Mercader, J., Akuku, P., Boivin, N., Bugumba, R., Bushozi, P., Camacho, A., et al. (2021). Earliest Olduvai hominins exploited unstable environments ~ 2 million years ago. Nature Communications, 12(1): 3. doi:10.1038/s41467-020-20176-2.


Cite as: http://hdl.handle.net/21.11116/0000-0007-ADC9-4
Abstract
Rapid environmental change is a catalyst for human evolution, driving dietary innovations, habitat diversification, and dispersal. However, there is a dearth of information to assess hominin adaptions to changing physiography during key evolutionary stages such as the early Pleistocene.
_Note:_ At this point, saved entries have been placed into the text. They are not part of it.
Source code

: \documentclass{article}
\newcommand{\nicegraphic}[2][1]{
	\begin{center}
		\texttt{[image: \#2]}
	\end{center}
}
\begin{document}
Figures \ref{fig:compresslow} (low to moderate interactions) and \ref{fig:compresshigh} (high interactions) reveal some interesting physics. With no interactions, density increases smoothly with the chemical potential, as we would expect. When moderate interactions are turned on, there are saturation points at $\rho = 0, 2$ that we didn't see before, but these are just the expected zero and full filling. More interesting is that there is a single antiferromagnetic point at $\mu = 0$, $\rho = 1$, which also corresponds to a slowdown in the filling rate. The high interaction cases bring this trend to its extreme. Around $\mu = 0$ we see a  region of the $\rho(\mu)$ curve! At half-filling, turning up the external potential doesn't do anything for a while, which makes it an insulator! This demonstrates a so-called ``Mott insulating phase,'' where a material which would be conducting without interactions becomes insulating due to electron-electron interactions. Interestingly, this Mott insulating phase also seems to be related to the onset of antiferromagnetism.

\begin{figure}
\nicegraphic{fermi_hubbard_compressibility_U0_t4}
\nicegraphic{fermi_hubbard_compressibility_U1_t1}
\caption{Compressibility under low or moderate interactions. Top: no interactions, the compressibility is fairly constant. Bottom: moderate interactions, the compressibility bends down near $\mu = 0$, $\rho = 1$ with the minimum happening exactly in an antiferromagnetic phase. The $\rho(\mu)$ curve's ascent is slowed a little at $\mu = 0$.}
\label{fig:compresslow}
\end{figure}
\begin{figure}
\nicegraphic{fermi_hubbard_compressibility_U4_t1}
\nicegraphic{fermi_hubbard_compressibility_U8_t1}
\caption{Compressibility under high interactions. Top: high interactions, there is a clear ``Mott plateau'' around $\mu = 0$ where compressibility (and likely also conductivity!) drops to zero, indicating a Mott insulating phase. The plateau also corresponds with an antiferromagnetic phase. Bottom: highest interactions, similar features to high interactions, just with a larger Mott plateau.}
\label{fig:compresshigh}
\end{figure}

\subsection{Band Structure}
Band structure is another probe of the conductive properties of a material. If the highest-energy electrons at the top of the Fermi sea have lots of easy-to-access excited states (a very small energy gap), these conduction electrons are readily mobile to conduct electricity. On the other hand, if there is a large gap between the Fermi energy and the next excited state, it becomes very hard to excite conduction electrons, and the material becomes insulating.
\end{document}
Here we report a multiproxy dataset from Ewass Oldupa, in the Western Plio-Pleistocene rift basin of Olduvai Gorge (now Oldupai), Tanzania, to address this lacuna and offer an ecological perspective on human adaptability two million years ago. Oldupai’s earliest hominins sequentially inhabited the floodplains of sinuous channels, then river-influenced contexts, which now comprises the oldest palaeolake setting documented regionally. Early Oldowan tools reveal a homogenous technology to utilise diverse, rapidly changing environments that ranged from fern meadows to woodland mosaics, naturally burned landscapes, to lakeside woodland/palm groves as well as hyper-xeric steppes. Hominins periodically used emerging landscapes and disturbance biomes multiple times over 235,000 years, thus predating by more than 180,000 years the earliest known hominins and Oldowan industries from the Eastern side of the basin.